I would like to die from this physical and be reborn living along with my mother and father, Aunties and Uncles, siblings and cousins; Rumah Nenek or grandma's house., it was called. I would like to be able again to take a swim in the high tides among my chidhood friends every chance i got, catch watter snakes and shoot at unfornuate birds and every creature that was unfortunate enough to become a target with my catapult. Look for Siput  Lokan buried in the mud beneath the Hutan Deruju while getting ierced mercilessly by the the thorns. I would like to fall asleep everynight to the rythm of the old grandfather's clock, tick! tock! tll the the whole village and its denizens false silent. I would like to the shrill call of Burung Murai or magpies and bulbuls, the call of the roosters and throughout the kampung announcing yet another morning to rise and play! Waking up to discover surprises, what the night's high had left behind while I was asleep, a dead duck a torn up doll or a Japanese rubber slipper with a broken strap, the flotsam would often included human waste that was being lifted from the open toilets around the village and delivered to your doorsteps. Yes, I would like to die and be reawaken bakc into my childhood years growing up ni a mangrove swamp. 


My second resolution is to sleep and enjoy my dreams as I wish them to be, now a cowboy in thw Wild West now Tarzan or the Apes in the heart of the African forest, now Morgan the Pirate then Robin Hood, I used to look forward to sleeping at night becaue i had the ability to become the Hero and Director of my own dreams. No mountains too high nor rivers too wide and I could fly, I could fly like the birds that see around when I play around the village. The nights were always dark all around us outside the 'Atap' house buit six feet up in the air mounted on stilts, we had no electricity in my childhood years and the smell of kerosene lamps filled the air as we slept. I could be who I wanted to be in my dreams and for me as a child I learned much from my dreams; I was free to create as much as I wished, whaever roles I chose to enjoy and nightmares were very rare.


These are my two New Year's resolution and silly as it may sound, I could not think of a better desire for a resoluton to make. The rest are minor ones like I will donate my body to the Medical Research Institute for their use upon my death. This I wish to do if feasible in honor of my mother's memory in her struggles against Tuber Culosis spending 9 years of her life at the Lady Templar's General Hospital as case study for TB. For nine years as a lab rat, my mother devoted her time to sewing mostly of teddy bears and rabbits to be donated to the orphans' homes during Christmas. During those nine years we hardly saw her as in those days traveling from Penang to Kuala Lumpur was an undertaking that requires some of money and we could barely imagine as kids. All I can remember was the day we sent her off a the train station in Butterworth, I think it was the first time I saw my first train, what a thrill despite sending my sick mother off to spend 9 years of her life being cut and open in her chest. In her later years my mother carried her scars around with pride as only her smile would betray otherwise every time our eyes met.I could never reach out and hug my mother nor she me and for this I wish to remember her by donating this physical body towards medical research (if it is still acceptable when the time comes.)

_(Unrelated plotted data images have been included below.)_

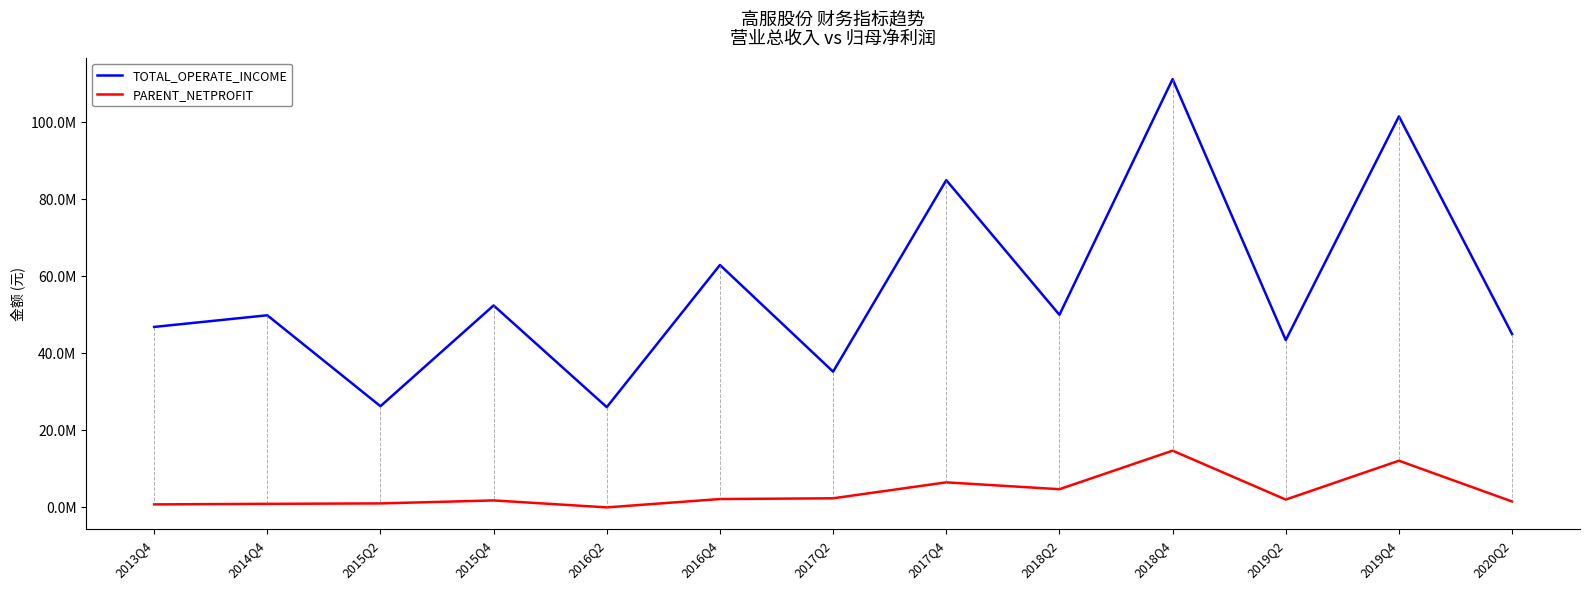

Is the value of TOTAL_OPERATE_INCOME at 2013Q4 greater than the value of PARENT_NETPROFIT at 2018Q2?

Yes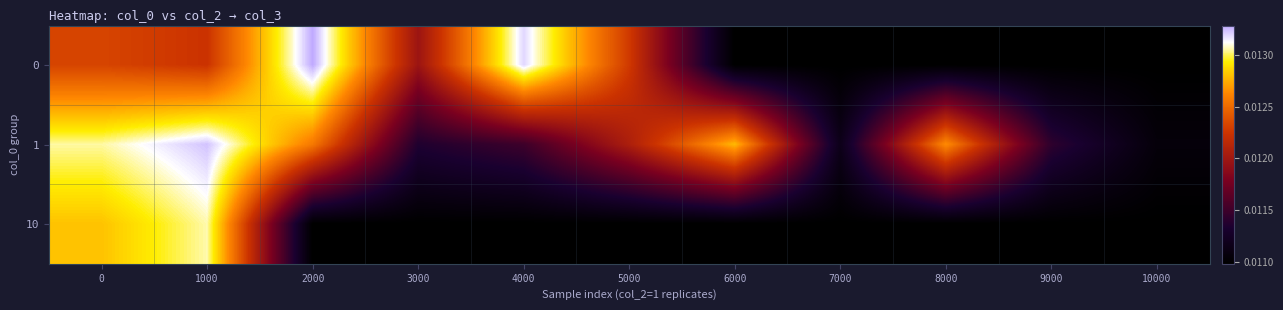

Rank the series at 4000 from lowest to highest value.

10, 1, 0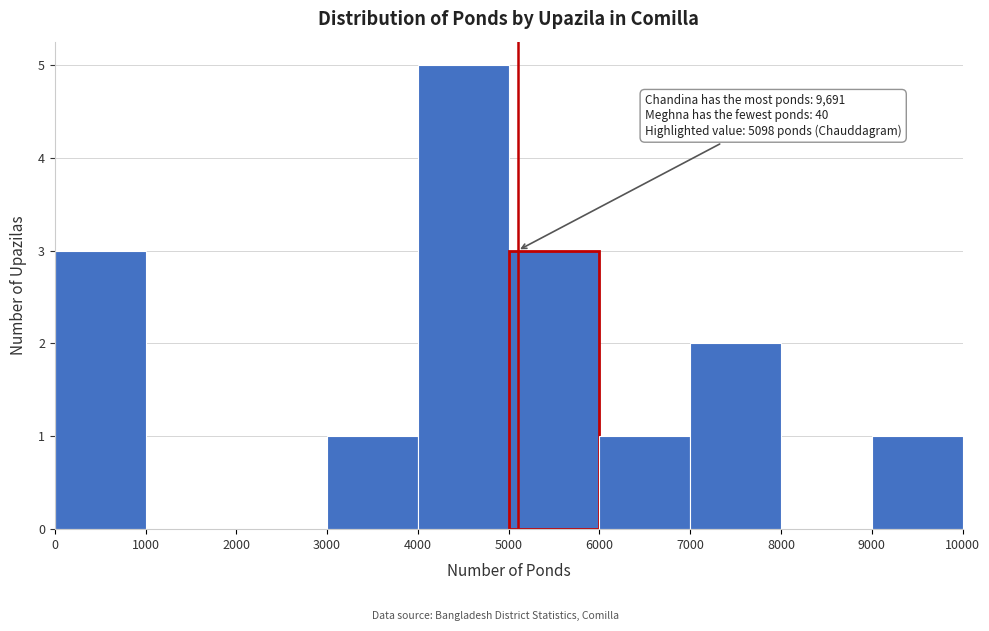

Which range on the x-axis has the tallest bar?

4000 to 5000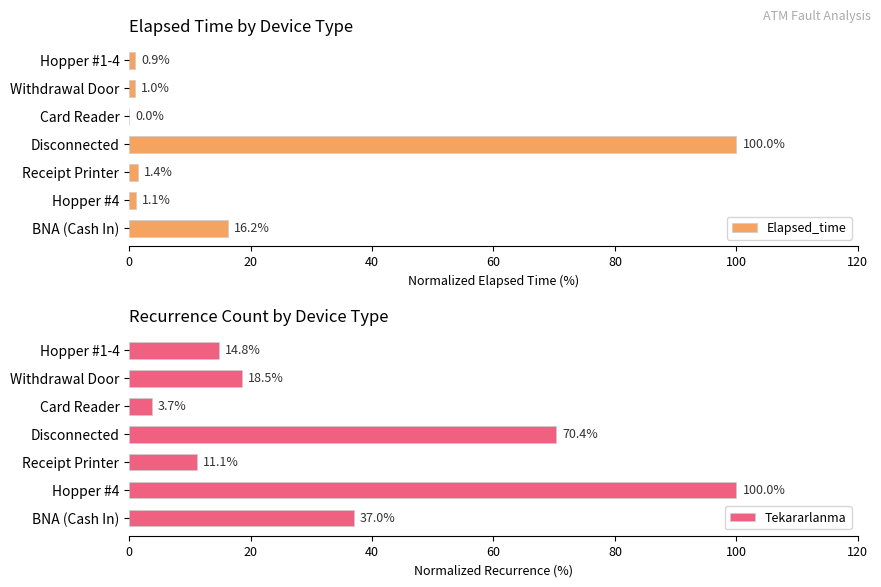

The Elapsed_time series shows 0.9 at Hopper #1-4. True or false?

True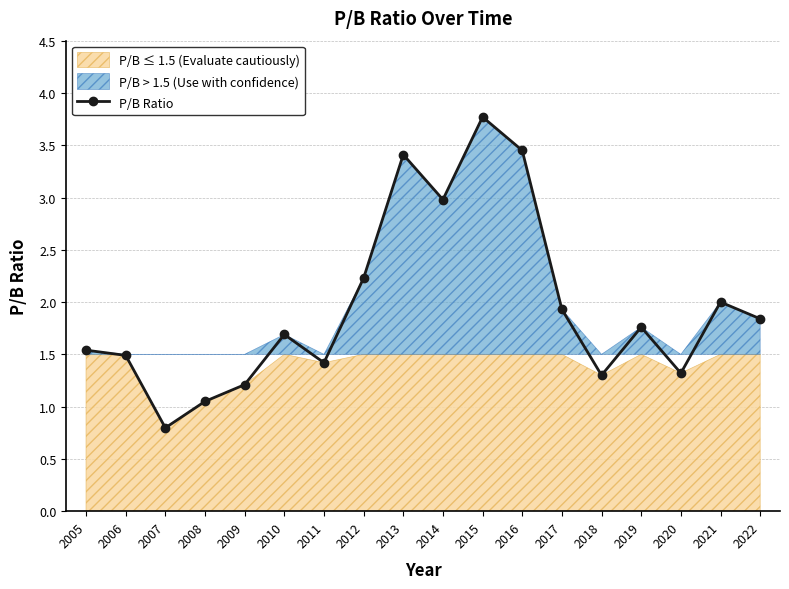

How many interior local valleys (lower than both neighbors) does the data have?

5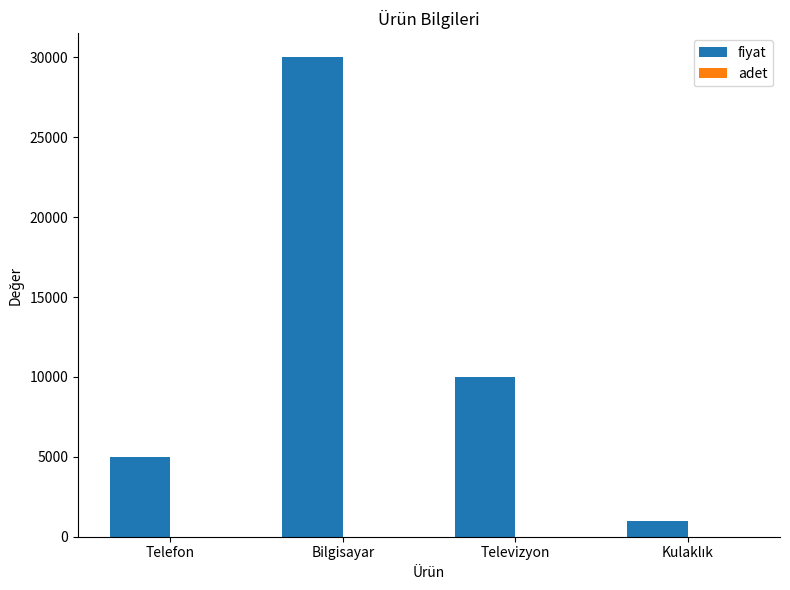

True or false: fiyat has a value of 8769 at Telefon.

False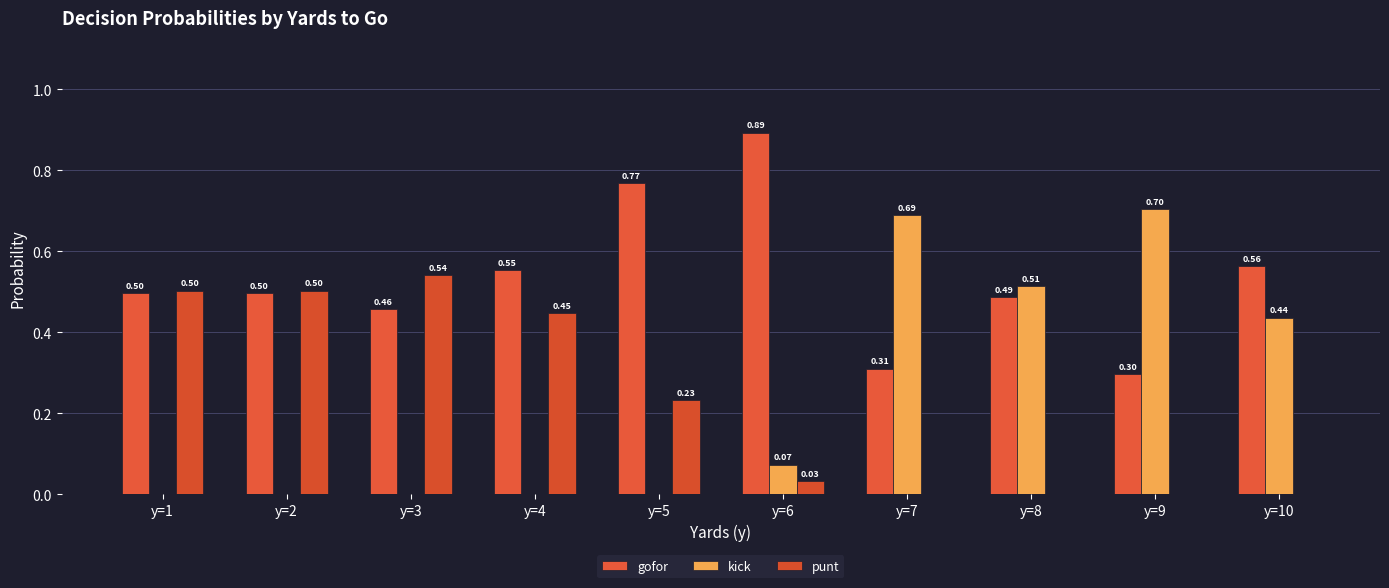

Which series has the largest range (max minus min)?

kick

Yes, that's about it my New Year's Resolution of this year 2021. I realize that most of it are just wishful thinking, but lets see how much of it will manifest in the course of time. I have lived through some of the most exciting and eventful years in the history of this planet on looking back seventy years from the time my twin brother and I appeared right in the middle of the mangrove swamp known as Kampung Selut, Sungai Pinang, Pulau Pinang.